Das Bundesgericht wendet den Grundsatz aus BGer 2C 908/2019 vom 20. Oktober 2020, E. 3 an: Selbst wenn die Sonderveranlagung unrichtig sein sollte, hätte die kantonale Steuerverwaltung den Veranlagungsfehler zu vertreten; sie muss sich diesen bei der ordentlichen Veranlagung entgegenhalten lassen. Dabei ist unerheblich, dass die ordentliche Veranlagung durch das Gemeindesteueramt (erste Instanz) vorgenommen wurde, während die Sonderveranlagung durch das kantonale Steueramt erfolgte – nach § 142 Abs. 1 Ziff. 4 StG/TG ist auch bei der ordentlichen Veranlagung ausschliesslich die kantonale Steuerverwaltung Veranlagungsbehörde.
Ergebnis
Die rechtskräftige Sonderveranlagung steht der Erfassung der Zahlung von Fr. 253'100.– mit der ordentlichen Einkommenssteuer entgegen. Die Sonderveranlagung kann – selbst wenn sie fehlerhaft sein sollte – nicht revidiert werden. Offenbleiben kann, wie die Arbeitgeberzahlung steuerrechtlich zu würdigen wäre, gäbe es die rechtskräftige Sonderveranlagung nicht. Die Beschwerde wird gutgeheissen; das steuerbare Einkommen ist um Fr. 253'100.– zu reduzieren.

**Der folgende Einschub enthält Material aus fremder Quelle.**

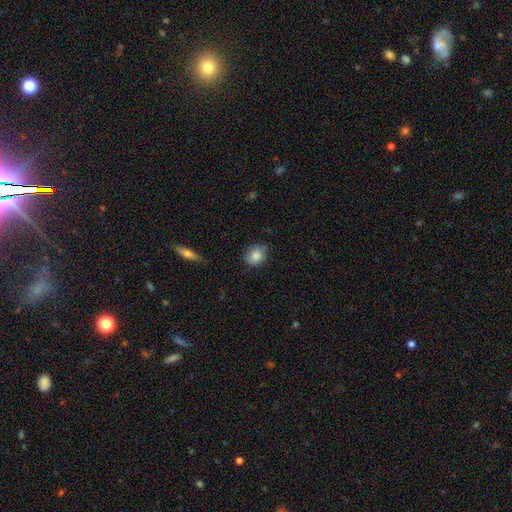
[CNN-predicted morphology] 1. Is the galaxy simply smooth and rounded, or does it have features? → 82% smooth, 10% featured or disk, 8% star or artifact.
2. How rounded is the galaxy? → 60% round, 39% in between, 1% cigar-shaped.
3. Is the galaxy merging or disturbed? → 74% none, 21% minor disturbance, 4% major disturbance, 1% merger.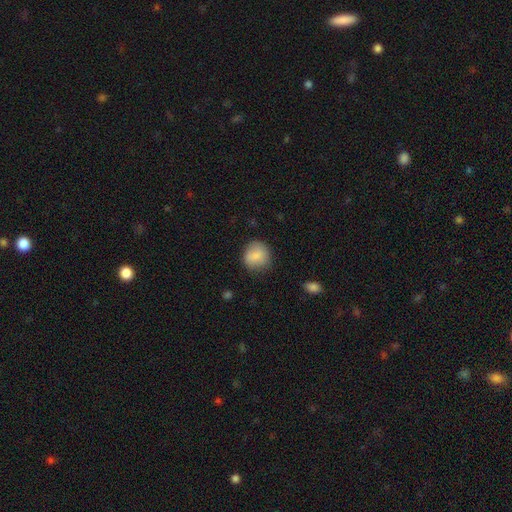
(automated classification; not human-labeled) This is clearly a smooth galaxy (84%). How rounded: clearly round (86%). Merging: likely none (77%).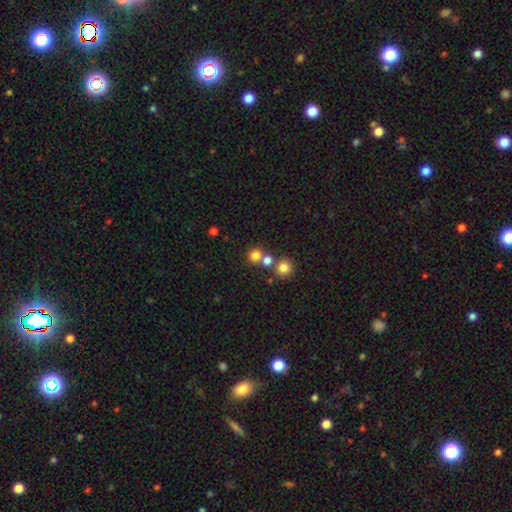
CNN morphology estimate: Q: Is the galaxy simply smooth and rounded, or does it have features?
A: smooth — 78%.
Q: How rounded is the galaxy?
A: round — 88%.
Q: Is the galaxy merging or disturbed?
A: none — 63%.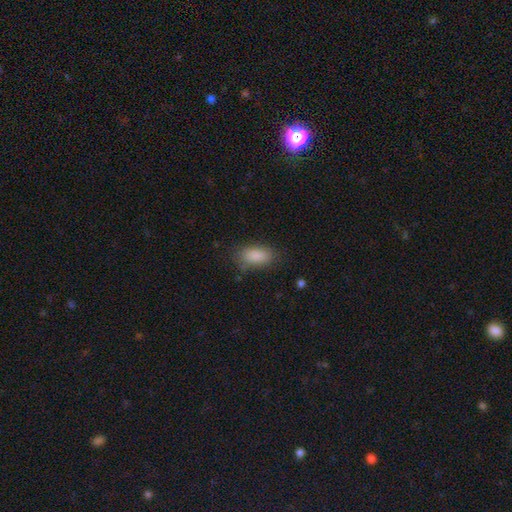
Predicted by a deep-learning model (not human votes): Smooth or featured? Predicted: smooth (p=0.87). How rounded? Predicted: in between (p=0.91). Merging? Predicted: none (p=0.78).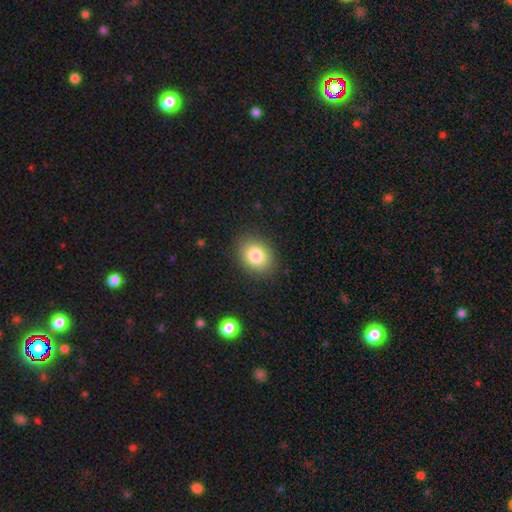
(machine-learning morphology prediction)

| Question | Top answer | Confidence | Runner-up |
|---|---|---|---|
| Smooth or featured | smooth | 82% | star or artifact (10%) |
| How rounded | in between | 52% | round (47%) |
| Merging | none | 87% | minor disturbance (9%) |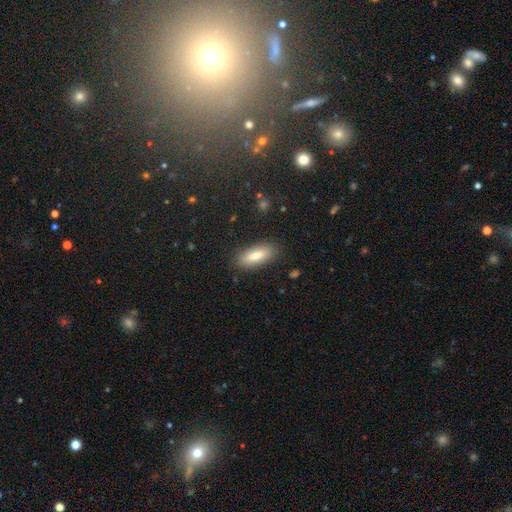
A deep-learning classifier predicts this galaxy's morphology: This is likely a smooth galaxy (78%). How rounded: likely in between (75%). Merging: clearly none (86%).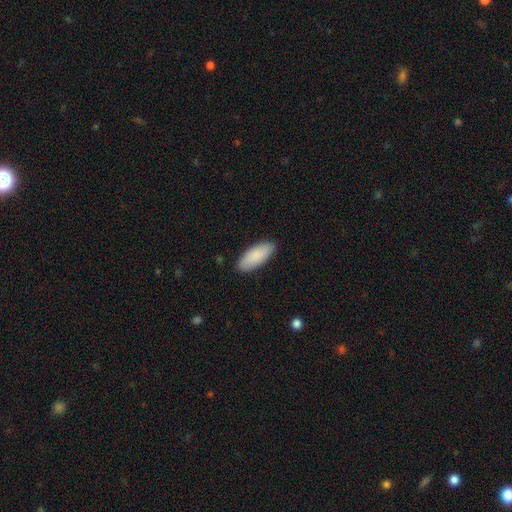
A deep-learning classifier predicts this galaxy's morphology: A smooth galaxy with no disk features (89%) that is in between round and cigar-shaped (82%). Merging: none (88%).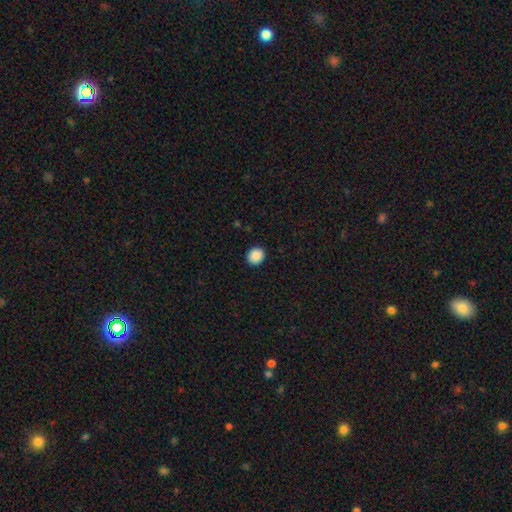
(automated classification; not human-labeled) The model was most divided on "how rounded": round: 82%, in between: 17%, cigar-shaped: 1%. More confident: merging — none (92%); smooth or featured — smooth (89%).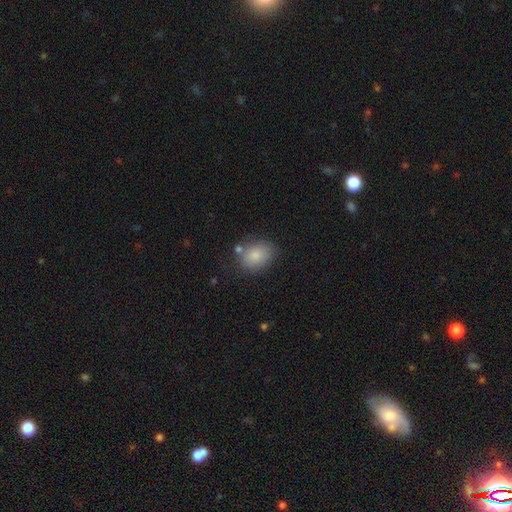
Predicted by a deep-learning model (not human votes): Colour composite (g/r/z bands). It shows a smooth galaxy with no disk features (84%) that is in between round and cigar-shaped (70%). Merging: none (68%).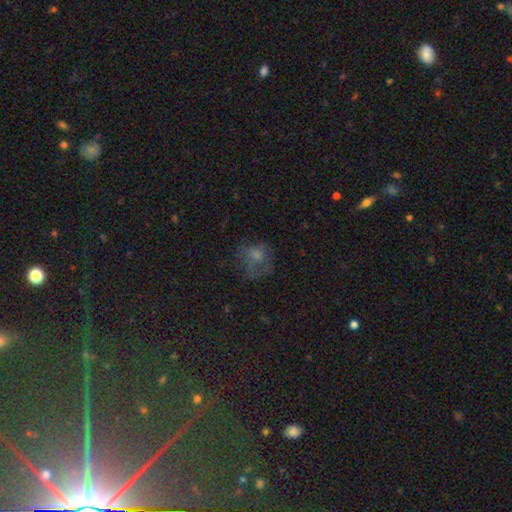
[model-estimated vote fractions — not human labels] Smooth or featured? smooth (58%)
How rounded? round (65%)
Merging? none (43%)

Einordnung in die Rechtsprechung
Das Urteil steht in der Traditionslinie der bundesgerichtlichen Rechtsprechung zur Bindungswirkung rechtskräftiger Veranlagungen und zum Vertrauensschutz im Steuerrecht. Es bestätigt und präzisiert zwei bereits etablierte Grundsätze:
Erstens den Grundsatz aus BGer 2C_217/2021: Rechtskräftige Sonderveranlagungen nach Art. 38 DBG können nicht nachträglich revidiert werden, um eine andere – möglicherweise korrektere – steuerliche Qualifikation zu ermöglichen. Der Steuerpflichtige kann sich auf die formelle Rechtskraft berufen.
Zweitens den Verschuldensgrundsatz aus BGer 2C 908/2019: Veranlagungsfehler, die dem Steueramt zuzurechnen sind, müssen diesem bei späteren Veranlagungen entgegengehalten werden. Das Bundesgericht dehnt diesen Grundsatz hier auf die Konstellation aus, dass die fehlerhafte Sonderveranlagung nicht durch dieselbe Veranlagungseinheit, sondern durch die kantonale Steuerverwaltung vorgenommen wurde, während die ordentliche Veranlagung beim Gemeindesteueramt lag. Nach § 142 Abs. 1 Ziff. 4 StG/TG ist die kantonale Steuerverwaltung jedoch auch bei der ordentlichen Veranlagung massgebliche Veranlagungsbehörde.
Abzugrenzen ist der vorliegende Fall von BGE 145 II 2, der die Qualifikationsfrage klärt, ob eine Abgangsentschädigung als Kapitalabfindung mit Vorsorgecharakter im Sinne von Art. 17 Abs. 2 DBG zu behandeln ist. Im Urteil 9C_421/2025 bleibt diese Qualifikationsfrage ausdrücklich offen – entscheidend ist allein, dass die rechtskräftige Sonderveranlagung einer erneuten Besteuerung im ordentlichen Verfahren entgegensteht.
Fazit
Das Urteil stärkt die Rechtsstellung der Steuerpflichtigen bei überschneidenden Veranlagungsverfahren. Es macht deutlich, dass die Steuerverwaltung einen selbst verschuldeten Veranlagungsfehler nicht durch eine nachträgliche Revision der Sonderveranlagung zum Nachteil des Steuerpflichtigen korrigieren kann. Praktisch bedeutet dies: Hat die Steuerverwaltung eine Kapitalleistung einmal rechtskräftig gesondert besteuert, so ist sie an diese Veranlagung gebunden und darf denselben Betrag nicht zusätzlich in der ordentlichen Veranlagung erfassen. Die Steuerverwaltung muss ihre Veranlagungspflichten bei der Sonderveranlagung sorgfältig wahrnehmen; unterlässt sie dies, geht dies zu ihren Lasten.